O PLS 232/16 é tido pelos especialistas como uma possibilidade de transformação radical no setor de energia elétrica no Brasil por permitir a chamada contratação livre pelos consumidores de baixa tensão. Na prática, isso significa que o consumidor passará a escolher de quem irá comprar a energia elétrica, tornando o mercado muito mais livre e competitivo.

“Atualmente, a migração só é permitida para quem tem carga mínima de 0,5 MW, quando a energia vem de fontes renováveis, ou de 2 MW, quando a geração é de qualquer usina. A perspectiva é que nos próximos anos, até consumidores residenciais, como já acontece em alguns países da Europa, poderão optar por essa alternativa”, explica Rui Altieri, presidente do Conselho de Administração da CCEE.

Para Rodrigo Bertoccelli, sócio do Felsberg Advogados, o mercado de energia elétrica tem muitas oportunidades no horizonte. “É um setor que tem uma grande potencialidade de ter um retorno alto. Cada vez mais a legislação tem aberto o mercado para a concorrência. Com certeza, grandes projetos de energia virão nos próximos anos”, diz.

Potencial

Para o presidente do Conselho de Administração da CCEE é o momento de manter o foco em temas estratégicos para o aprimoramento do setor de energia elétrica como o crescimento do ambiente de contratação livre (ACL), a formação de preços, a segurança do mercado, a modernização da matriz elétrica e a resolução dos problemas causados pelo risco hidrológico para a comercialização.

Este risco também foi apontado pela Accenture como uma ameaça ao setor elétrico, podendo provocar inclusive aumento de preços nos próximos anos. Na sexta edição do relatório Digitally Enabled Grid, 73% dos entrevistados afirmam que condições meteorológicas extremas representam um desafio significativo para as operações e para a segurança das redes e apenas 24% acreditam que seus negócios estão preparados para lidar com o impacto de eventos meteorológicos extremos.

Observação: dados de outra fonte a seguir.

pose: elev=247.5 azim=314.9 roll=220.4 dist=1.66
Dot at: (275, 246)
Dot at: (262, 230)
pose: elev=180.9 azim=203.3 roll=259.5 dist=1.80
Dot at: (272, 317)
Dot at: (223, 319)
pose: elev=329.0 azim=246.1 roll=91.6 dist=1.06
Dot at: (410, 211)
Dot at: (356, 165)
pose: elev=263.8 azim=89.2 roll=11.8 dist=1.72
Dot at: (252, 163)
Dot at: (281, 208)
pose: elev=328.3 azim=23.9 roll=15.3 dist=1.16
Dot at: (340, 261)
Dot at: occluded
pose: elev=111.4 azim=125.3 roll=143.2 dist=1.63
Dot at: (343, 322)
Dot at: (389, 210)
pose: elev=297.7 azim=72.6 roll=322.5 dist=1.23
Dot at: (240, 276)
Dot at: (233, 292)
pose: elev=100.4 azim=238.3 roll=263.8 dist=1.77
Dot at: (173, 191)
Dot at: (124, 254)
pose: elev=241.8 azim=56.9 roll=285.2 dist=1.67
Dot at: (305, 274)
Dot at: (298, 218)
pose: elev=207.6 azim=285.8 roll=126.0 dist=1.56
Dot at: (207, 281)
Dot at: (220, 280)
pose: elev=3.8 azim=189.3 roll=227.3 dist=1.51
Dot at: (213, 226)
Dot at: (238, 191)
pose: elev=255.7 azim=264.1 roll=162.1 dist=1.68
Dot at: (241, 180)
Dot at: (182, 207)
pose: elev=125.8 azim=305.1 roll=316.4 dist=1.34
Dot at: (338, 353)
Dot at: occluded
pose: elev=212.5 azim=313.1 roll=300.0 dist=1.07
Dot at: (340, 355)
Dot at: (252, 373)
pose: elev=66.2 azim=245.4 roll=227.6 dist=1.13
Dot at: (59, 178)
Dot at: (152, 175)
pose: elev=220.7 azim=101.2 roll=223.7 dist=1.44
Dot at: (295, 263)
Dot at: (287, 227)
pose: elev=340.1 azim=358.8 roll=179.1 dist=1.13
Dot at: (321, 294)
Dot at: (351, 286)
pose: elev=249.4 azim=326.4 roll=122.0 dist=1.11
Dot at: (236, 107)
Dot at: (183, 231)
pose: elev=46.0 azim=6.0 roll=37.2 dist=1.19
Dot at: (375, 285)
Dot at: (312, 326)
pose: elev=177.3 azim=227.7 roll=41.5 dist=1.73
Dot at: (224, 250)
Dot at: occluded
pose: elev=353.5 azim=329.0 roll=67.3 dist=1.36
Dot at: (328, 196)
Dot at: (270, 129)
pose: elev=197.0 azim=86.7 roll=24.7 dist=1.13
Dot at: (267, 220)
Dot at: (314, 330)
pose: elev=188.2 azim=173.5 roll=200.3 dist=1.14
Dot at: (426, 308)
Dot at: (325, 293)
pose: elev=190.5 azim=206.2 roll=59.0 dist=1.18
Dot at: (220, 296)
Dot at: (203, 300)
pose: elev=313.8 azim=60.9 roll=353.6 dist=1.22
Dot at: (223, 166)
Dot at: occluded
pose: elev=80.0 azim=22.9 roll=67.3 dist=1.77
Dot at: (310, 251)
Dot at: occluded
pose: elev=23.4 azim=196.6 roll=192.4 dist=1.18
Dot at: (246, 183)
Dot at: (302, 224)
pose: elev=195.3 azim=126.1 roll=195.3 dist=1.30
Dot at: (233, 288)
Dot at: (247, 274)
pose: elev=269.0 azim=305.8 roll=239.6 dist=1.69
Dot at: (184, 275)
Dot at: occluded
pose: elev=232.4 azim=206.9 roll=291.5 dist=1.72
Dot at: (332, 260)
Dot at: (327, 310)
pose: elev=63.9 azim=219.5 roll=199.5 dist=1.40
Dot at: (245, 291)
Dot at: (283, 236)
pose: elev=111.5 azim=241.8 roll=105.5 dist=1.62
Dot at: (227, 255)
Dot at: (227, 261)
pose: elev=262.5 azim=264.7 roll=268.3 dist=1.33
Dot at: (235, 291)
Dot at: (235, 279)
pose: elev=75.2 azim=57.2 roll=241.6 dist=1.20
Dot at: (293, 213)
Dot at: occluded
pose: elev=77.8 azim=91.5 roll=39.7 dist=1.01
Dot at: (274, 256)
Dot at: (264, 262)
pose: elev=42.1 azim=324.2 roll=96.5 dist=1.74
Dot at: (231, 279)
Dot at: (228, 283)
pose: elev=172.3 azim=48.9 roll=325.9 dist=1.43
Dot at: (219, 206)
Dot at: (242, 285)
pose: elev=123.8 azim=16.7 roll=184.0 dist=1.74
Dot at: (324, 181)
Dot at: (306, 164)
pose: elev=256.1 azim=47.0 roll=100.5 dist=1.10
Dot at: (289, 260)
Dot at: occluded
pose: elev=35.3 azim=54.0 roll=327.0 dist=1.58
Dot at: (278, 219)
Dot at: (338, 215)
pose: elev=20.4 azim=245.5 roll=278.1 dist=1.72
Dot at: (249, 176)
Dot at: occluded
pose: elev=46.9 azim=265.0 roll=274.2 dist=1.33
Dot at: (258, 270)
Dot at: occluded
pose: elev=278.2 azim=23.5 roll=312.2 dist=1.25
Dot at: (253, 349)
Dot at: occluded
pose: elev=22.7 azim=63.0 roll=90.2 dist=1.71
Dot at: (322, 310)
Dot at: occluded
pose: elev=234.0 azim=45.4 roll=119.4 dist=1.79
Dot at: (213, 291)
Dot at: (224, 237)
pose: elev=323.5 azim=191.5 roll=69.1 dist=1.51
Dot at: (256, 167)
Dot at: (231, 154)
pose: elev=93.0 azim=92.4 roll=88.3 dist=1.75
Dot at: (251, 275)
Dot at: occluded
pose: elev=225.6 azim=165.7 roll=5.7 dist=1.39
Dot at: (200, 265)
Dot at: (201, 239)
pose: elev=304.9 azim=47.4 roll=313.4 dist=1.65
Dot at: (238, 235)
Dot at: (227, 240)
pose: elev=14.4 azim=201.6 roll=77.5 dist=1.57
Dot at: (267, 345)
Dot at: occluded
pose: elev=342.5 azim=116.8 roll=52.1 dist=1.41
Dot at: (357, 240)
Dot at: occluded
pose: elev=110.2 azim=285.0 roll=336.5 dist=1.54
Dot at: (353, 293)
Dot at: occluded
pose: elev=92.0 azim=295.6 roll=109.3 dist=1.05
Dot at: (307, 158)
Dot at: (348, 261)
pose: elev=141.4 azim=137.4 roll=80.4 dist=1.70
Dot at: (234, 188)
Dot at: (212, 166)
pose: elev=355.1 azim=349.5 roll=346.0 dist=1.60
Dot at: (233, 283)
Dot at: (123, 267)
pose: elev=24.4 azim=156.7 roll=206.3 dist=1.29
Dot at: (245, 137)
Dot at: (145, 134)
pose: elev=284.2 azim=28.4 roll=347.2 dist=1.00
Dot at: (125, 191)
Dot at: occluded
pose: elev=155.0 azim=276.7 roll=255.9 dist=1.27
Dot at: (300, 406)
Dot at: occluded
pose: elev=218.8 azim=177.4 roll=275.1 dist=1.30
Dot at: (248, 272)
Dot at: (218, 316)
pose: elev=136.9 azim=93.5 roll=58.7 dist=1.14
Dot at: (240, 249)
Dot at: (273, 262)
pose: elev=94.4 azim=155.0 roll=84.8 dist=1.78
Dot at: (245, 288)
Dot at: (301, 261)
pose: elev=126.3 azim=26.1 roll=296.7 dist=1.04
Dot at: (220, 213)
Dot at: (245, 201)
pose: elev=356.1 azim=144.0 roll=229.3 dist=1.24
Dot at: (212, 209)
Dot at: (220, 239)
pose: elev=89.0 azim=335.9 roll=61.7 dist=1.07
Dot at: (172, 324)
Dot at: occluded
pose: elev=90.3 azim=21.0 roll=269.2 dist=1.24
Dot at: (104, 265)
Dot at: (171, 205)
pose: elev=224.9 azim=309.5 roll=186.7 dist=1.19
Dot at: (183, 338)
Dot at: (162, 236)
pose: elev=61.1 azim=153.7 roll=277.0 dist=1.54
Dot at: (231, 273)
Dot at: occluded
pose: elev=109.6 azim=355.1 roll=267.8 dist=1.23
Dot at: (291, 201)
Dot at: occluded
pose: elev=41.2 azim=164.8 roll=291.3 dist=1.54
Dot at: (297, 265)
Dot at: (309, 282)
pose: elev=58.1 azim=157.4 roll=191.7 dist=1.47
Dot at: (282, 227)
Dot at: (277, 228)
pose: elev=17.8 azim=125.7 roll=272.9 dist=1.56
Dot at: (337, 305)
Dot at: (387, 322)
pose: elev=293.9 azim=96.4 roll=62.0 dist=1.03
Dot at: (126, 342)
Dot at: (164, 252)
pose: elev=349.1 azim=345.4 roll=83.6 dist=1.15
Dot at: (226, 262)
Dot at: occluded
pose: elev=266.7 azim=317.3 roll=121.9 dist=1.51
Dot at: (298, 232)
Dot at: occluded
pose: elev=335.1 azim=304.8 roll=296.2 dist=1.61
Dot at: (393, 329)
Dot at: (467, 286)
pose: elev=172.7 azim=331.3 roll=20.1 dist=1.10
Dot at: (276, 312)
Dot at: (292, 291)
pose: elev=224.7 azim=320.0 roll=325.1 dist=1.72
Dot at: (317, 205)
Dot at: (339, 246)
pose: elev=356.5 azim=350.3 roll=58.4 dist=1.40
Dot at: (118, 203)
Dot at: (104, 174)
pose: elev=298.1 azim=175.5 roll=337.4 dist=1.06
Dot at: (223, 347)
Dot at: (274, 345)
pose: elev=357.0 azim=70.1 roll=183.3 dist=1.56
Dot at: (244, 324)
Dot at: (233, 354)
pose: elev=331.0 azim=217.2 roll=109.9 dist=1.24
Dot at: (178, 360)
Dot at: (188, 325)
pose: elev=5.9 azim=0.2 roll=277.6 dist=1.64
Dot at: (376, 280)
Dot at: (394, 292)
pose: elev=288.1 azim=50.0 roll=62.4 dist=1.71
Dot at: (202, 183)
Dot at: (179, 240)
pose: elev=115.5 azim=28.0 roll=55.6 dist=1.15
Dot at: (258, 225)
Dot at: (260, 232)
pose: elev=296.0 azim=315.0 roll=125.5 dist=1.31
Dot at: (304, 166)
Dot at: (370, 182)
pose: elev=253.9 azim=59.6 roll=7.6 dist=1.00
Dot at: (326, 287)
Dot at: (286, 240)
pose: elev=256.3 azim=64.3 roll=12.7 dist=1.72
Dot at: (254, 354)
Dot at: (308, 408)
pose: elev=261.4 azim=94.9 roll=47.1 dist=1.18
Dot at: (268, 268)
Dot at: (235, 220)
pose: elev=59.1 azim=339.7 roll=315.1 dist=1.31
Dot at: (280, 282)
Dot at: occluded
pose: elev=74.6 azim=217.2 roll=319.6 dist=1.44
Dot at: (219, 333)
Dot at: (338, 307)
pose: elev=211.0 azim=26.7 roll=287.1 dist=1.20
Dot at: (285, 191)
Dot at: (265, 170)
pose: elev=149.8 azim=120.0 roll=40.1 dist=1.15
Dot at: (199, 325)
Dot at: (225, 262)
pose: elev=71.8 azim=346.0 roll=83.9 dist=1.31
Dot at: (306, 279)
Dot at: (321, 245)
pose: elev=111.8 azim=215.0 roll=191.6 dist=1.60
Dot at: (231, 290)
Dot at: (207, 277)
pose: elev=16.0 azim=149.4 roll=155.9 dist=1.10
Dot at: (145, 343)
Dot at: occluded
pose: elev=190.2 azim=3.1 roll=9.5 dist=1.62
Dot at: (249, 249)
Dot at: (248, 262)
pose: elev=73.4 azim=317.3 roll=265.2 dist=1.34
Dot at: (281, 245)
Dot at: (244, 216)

"Trazer maior flexibilidade para o sistema, alcançada por meio de tecnologias digitais e emergentes, será um fator crítico para otimizar a resiliência das redes de forma rentável, eficaz e pontual. A gestão ativa da redundância de rede disponível, da geração distribuída e do armazenamento, por exemplo, pode ajudar a manter os níveis de fornecimento de energia sob condições adversas e acelerar o restabelecimento do serviço no caso de falhas na rede, diz Stephanie Jamison, diretora global e líder da área de Utilities da Accenture.